Michael’s Musical Musings: A Complete Unknown
‘How does it feel? To be without home?
Like a complete unknown? Like a Rolling Stone?’
We recently saw the new Bob Dylan documentary, A Complete Unknown, and it felt like we experienced a major event. Some in our party, including myself, started to tear-up about five minutes into the movie. The scene: Dylan singing to a hospitalized Woody Guthrie, with the fatherly Pete Seeger looking on. The story arc of the film leans heavily on time compression, ie. it combined certain happenings or time frames for the sake of fitting everything into a two hour+ show. The Times chimed: ‘Chalamet proves an ideal conduit in A Complete Unknown because the music and its maker have such power. As with any great cover band, it’s the original material that carries you through the night.’
One is deluged with deft renderings from Dylan’s growing catalog. Obviously starting with the well-received acoustic songs and ending with his schism with Folk Music, by plugging in an electric guitar. It was a seminal moment, a dividing ‘line in the sand’ that has been studied and written about for decades. The movie shows Seeger eyeing some axes as he pleadingly accosts the sound engineers. Pete later defended himself saying it wasn’t the style of music per se, just how much the volume was distorting the sound. The moment also had a strong effect on Dylan’s career arc and feelings. I remember one account implied he was very emotional after being rejected by the crowd. It was a time when he was letting go of the community and milieu that had embraced him and given him the start of his career. Plus he was embarking on a major tour that found people adamantly rejecting his new direction. It must have been extremely difficult to go through that experience. No wonder he crashed his motorcycle and became a recluse.
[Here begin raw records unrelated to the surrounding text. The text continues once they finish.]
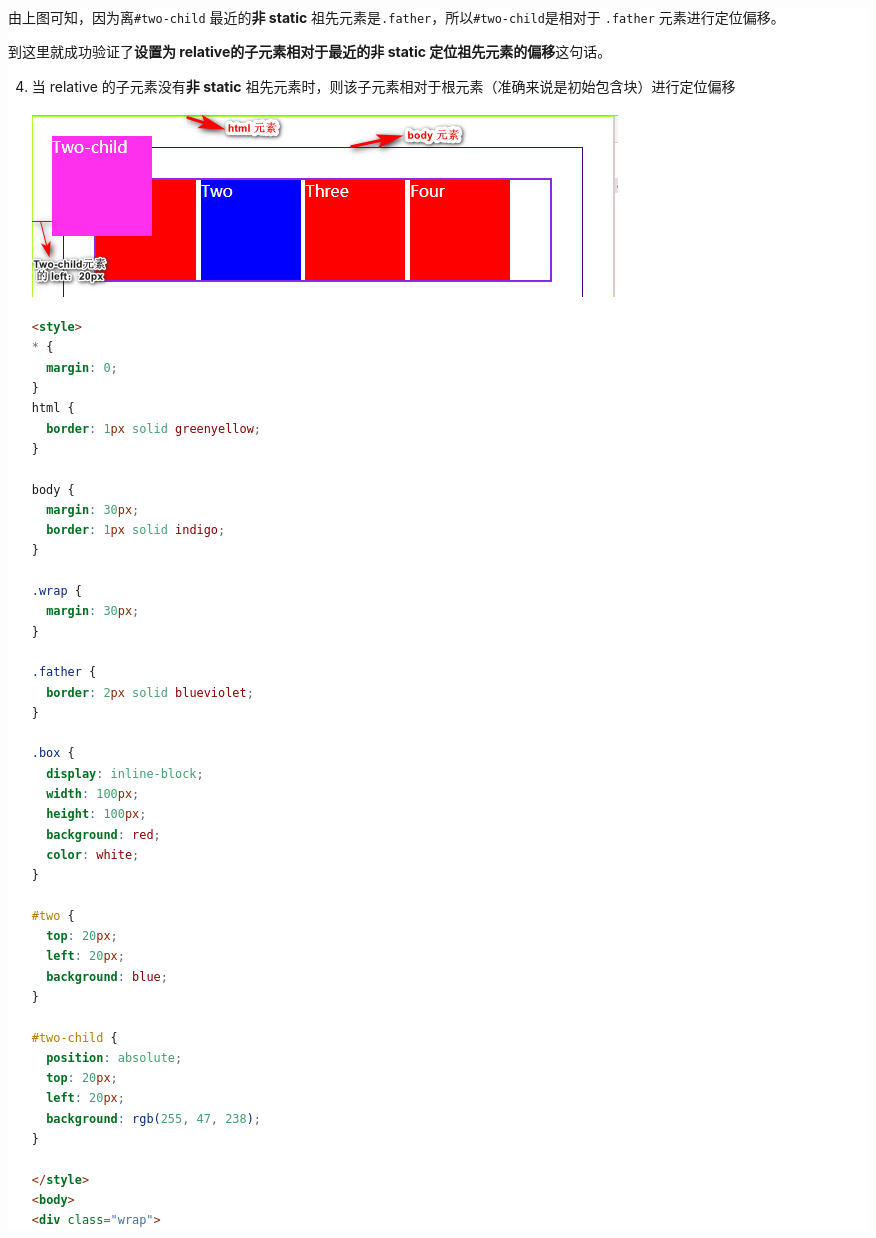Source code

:    由上图可知，因为离`#two-child` 最近的**非 static** 祖先元素是`.father`，所以`#two-child`是相对于 `.father` 元素进行定位偏移。

   到这里就成功验证了**设置为 relative的子元素相对于最近的非 static 定位祖先元素的偏移**这句话。



4. 当 relative 的子元素没有**非 static** 祖先元素时，则该子元素相对于根元素（准确来说是初始包含块）进行定位偏移

   ![1571323794499](../images/%E8%AF%A6%E8%A7%A3CSS%E7%9A%84position.assets/1571323794499.png)

   ```html
   <style>
   * {
     margin: 0;
   }
   html {
     border: 1px solid greenyellow;
   }
   
   body {
     margin: 30px;
     border: 1px solid indigo;
   }
   
   .wrap {
     margin: 30px;
   }
   
   .father {
     border: 2px solid blueviolet;
   }
   
   .box {
     display: inline-block;
     width: 100px;
     height: 100px;
     background: red;
     color: white;
   }
   
   #two {
     top: 20px;
     left: 20px;
     background: blue;
   }
   
   #two-child {
     position: absolute;
     top: 20px;
     left: 20px;
     background: rgb(255, 47, 238);
   }
   
   </style>
   <body>
   <div class="wrap">
   ```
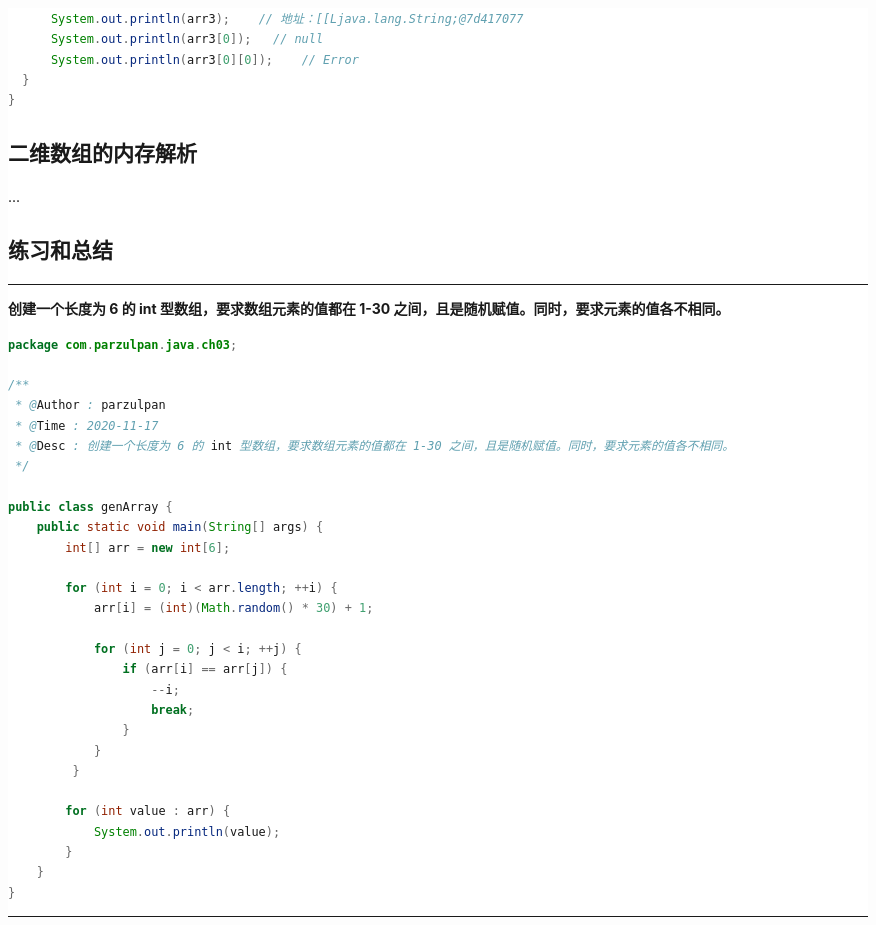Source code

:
   ```java
        System.out.println(arr3);    // 地址：[[Ljava.lang.String;@7d417077
        System.out.println(arr3[0]);   // null
        System.out.println(arr3[0][0]);    // Error
    }
  }
  ```

## 二维数组的内存解析

...

## 练习和总结

---

**创建一个长度为 6 的 int 型数组，要求数组元素的值都在 1-30 之间，且是随机赋值。同时，要求元素的值各不相同。**

```java
package com.parzulpan.java.ch03;

/**
 * @Author : parzulpan
 * @Time : 2020-11-17
 * @Desc : 创建一个长度为 6 的 int 型数组，要求数组元素的值都在 1-30 之间，且是随机赋值。同时，要求元素的值各不相同。
 */

public class genArray {
    public static void main(String[] args) {
        int[] arr = new int[6];

        for (int i = 0; i < arr.length; ++i) {
            arr[i] = (int)(Math.random() * 30) + 1;

            for (int j = 0; j < i; ++j) {
                if (arr[i] == arr[j]) {
                    --i;
                    break;
                }
            }
         }

        for (int value : arr) {
            System.out.println(value);
        }
    }
}
```

---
The Fender Stratocaster became more than a groundbreaking instrument, it not only was an ‘axe’, the slang for a musical instrument, but also a catalyst in developing rock and roll as a culture-changing genre, a symbol of younger values vs older, as well as a divider of the 60s decade, folk vs rock, acoustic vs electric. Now, electric guitars have simply cycled back to be another tool of musical expression…one of many. If Willie Nelson suddenly started playing a Strat, no one would bat an eyelash.